Data Analytics Lifecycle Phase4: Model Building


In this phase, the model is fit on the training data and evaluated (scored) against the test data. Generally this work takes place in the sandbox, not in the live production environment. The phases of Model Planning and Model Building overlap quite a bit, and in practice one can iterate back and forth between the two phases for a while before settling on a final model. Some methods require the use of a training data set, depending on whether it is a supervised or unsupervised algorithm for machine learning. Although the modeling techniques and logic required to build this step can be highly complex, the actual duration of this phase can be quite short, compared with all of the preparation required on the data and defining the approaches. In general, plan to spend more time preparing and learning the data (Phases 1-2) and crafting a presentation of the findings (Phase 5), where phases 3 and 4 tend to move more quickly, although more complex from a conceptual standpoint.

As part of this phase, you’ll need to conduct these steps:

1) Execute the models defined in Phase 3

2) Where possible, convert the models to SQL or similar, appropriate database language and execute as in-database functions, since the runtime will be significantly faster and more efficient than running in memory. (execute R models on large data sets as PL/R or SQL (PL/R is a PostgreSQL language extension that allows you to write PostgreSQL functions and aggregate functions in R). SAS Scoring Accelerator enables you to run the SAS models in database, if they were created using SAS Enterprise Miner.

3) Use R (or SAS) models on file extracts for testing and small data sets

4) Assess the validity of the model and its results (for instance, does it account for most of the data, and does it have robust predictive power?)

5) Fine tune the models to optimize the results (for example modify variable inputs) 6) Record the results, and logic of the model.


While doing these iterations and refinement of the model, consider the following:

• Does the model look valid and accurate on the test data?

• Does the model output/behavior makes sense to the domain experts? That is, does it look like the model is giving “the right answers”, or answers that make sense in this context?

• Is the model accurate enough to meet the goal?
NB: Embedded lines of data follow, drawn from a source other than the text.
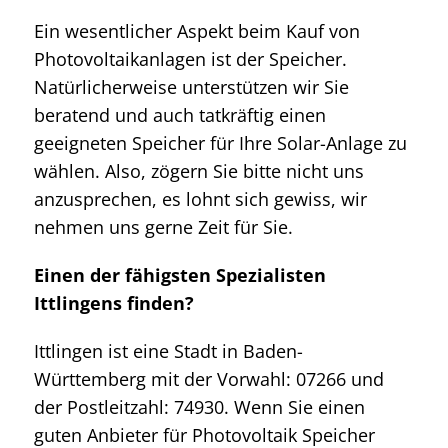
Ein wesentlicher Aspekt beim Kauf von
Photovoltaikanlagen ist der Speicher.
Natürlicherweise unterstützen wir Sie
beratend und auch tatkräftig einen
geeigneten Speicher für Ihre Solar-Anlage zu
wählen. Also, zögern Sie bitte nicht uns
anzusprechen, es lohnt sich gewiss, wir
nehmen uns gerne Zeit für Sie.
Einen der fähigsten Spezialisten
Ittlingens finden?
Ittlingen ist eine Stadt in Baden-
Württemberg mit der Vorwahl: 07266 und
der Postleitzahl: 74930. Wenn Sie einen
guten Anbieter für Photovoltaik Speicher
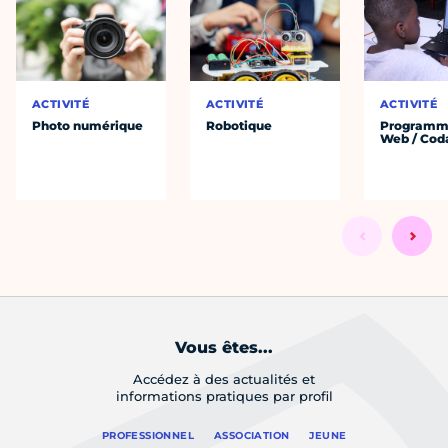
ACTIVITÉ
ACTIVITÉ
ACTIVITÉ
Photo numérique
Robotique
Programm
Web / Cod
Vous êtes...
Accédez à des actualités et
informations pratiques par profil
PROFESSIONNEL
ASSOCIATION
JEUNE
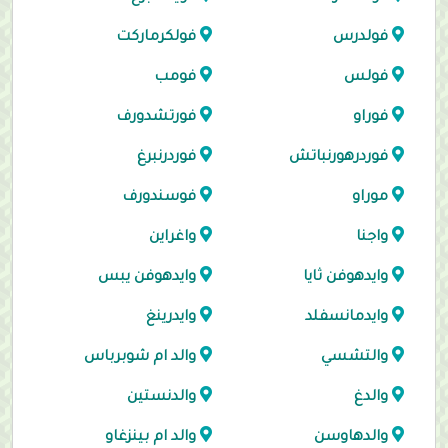
فولدرس
فولكرماركت
فولس
فومب
فوراو
فورتشدورف
فوردرهورنباتش
فوردرنبرغ
موراو
فوسندورف
واجنا
واغراين
وايدهوفن ثايا
وايدهوفن يبس
وايدمانسفلد
وايدرينغ
والتشسي
والد ام شوبرباس
والدغ
والدنستين
والدهاوسن
والد ام بينزغاو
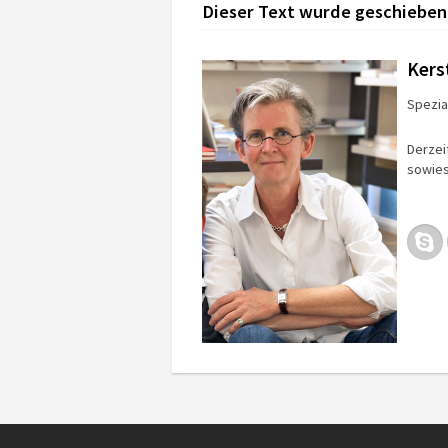
Dieser Text wurde geschieben
Kers
Spezial
Derzei
sowies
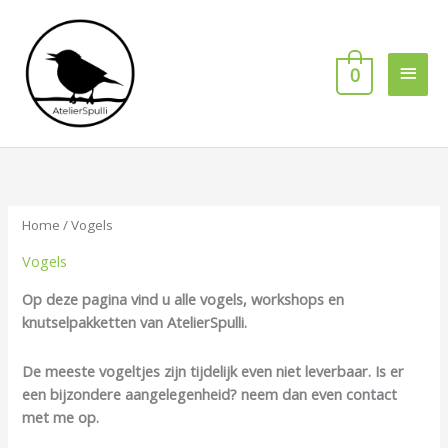
Ga
Hoof
naar
de
0
inhoud
Home
/ Vogels
Vogels
Op deze pagina vind u alle vogels, workshops en
knutselpakketten van AtelierSpulli.
De meeste vogeltjes zijn tijdelijk even niet leverbaar. Is er
een bijzondere aangelegenheid? neem dan even contact
met me op.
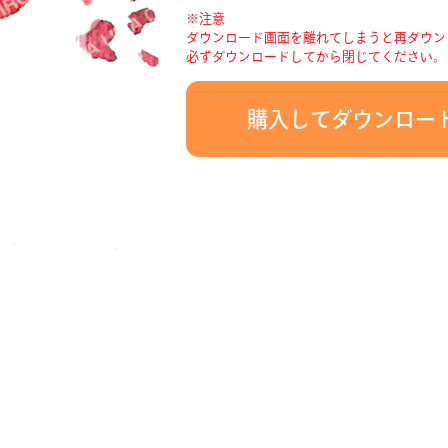
※注意
ダウンロード画面を離れてしまうと再ダウン
必ずダウンロードしてから閉じてください。
購入してダウンロー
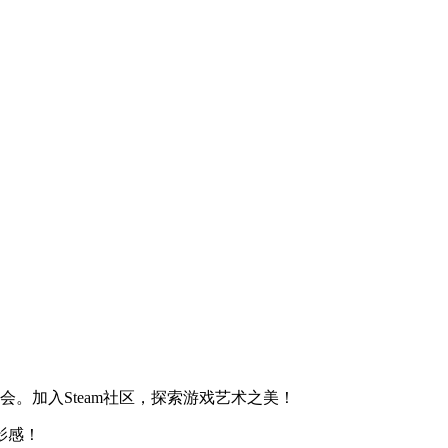
。加入Steam社区，探索游戏艺术之美！
影感！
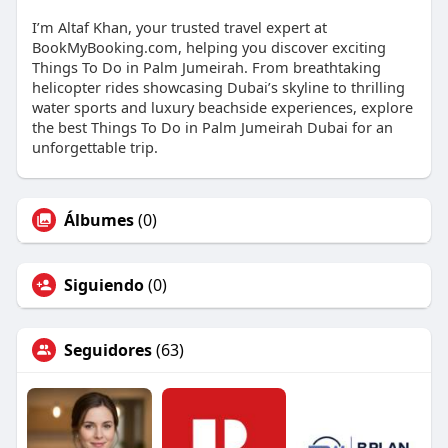
I’m Altaf Khan, your trusted travel expert at
BookMyBooking.com, helping you discover exciting
Things To Do in Palm Jumeirah. From breathtaking
helicopter rides showcasing Dubai’s skyline to thrilling
water sports and luxury beachside experiences, explore
the best Things To Do in Palm Jumeirah Dubai for an
unforgettable trip.
Álbumes
(0)
Siguiendo
(0)
Seguidores
(63)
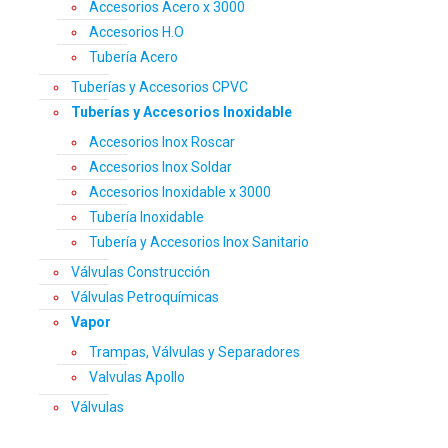
Accesorios Acero x 3000
Accesorios H.O
Tubería Acero
Tuberías y Accesorios CPVC
Tuberías y Accesorios Inoxidable
Accesorios Inox Roscar
Accesorios Inox Soldar
Accesorios Inoxidable x 3000
Tubería Inoxidable
Tubería y Accesorios Inox Sanitario
Válvulas Construcción
Válvulas Petroquímicas
Vapor
Trampas, Válvulas y Separadores
Valvulas Apollo
Válvulas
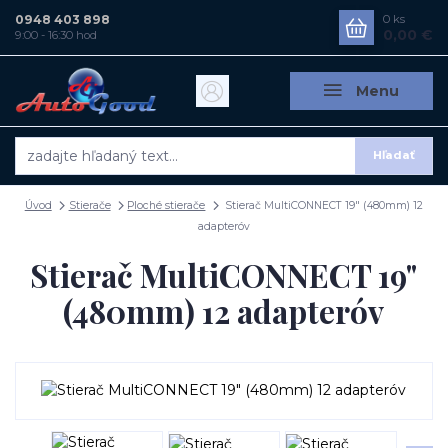
0948 403 898
0
ks
0,00 €
9:00 - 16:30 hod
Menu
Hľadať
Úvod
Stierače
Ploché stierače
Stierač MultiCONNECT 19" (480mm) 12
adapteróv
Stierač MultiCONNECT 19"
(480mm) 12 adapteróv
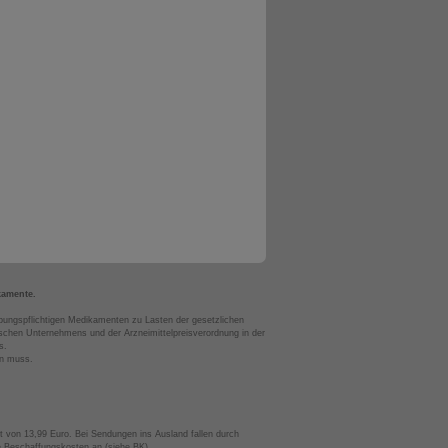
kamente.
bungspflichtigen Medikamenten zu Lasten der gesetzlichen
chen Unternehmens und der Arzneimittelpreisverordnung in der
s.
en muss.
t von 13,99 Euro. Bei Sendungen ins Ausland fallen durch
te Beschaffungskosten an (siehe BK).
• Is it avoiding the kind of mistakes it needs to avoid? Depending on context, false positives may be more serious or less serious than false negatives, for instance. (False positives and negatives will be discussed further in Module 3)

• Do the parameter values of the fitted model make sense in the context of the domain?

• Do you need more data or more inputs? Do you need to transform or eliminate any of the inputs?

• Do you need a different form of model? If so, you’ll need to go back to the Model Planning phase and revise your modeling approach.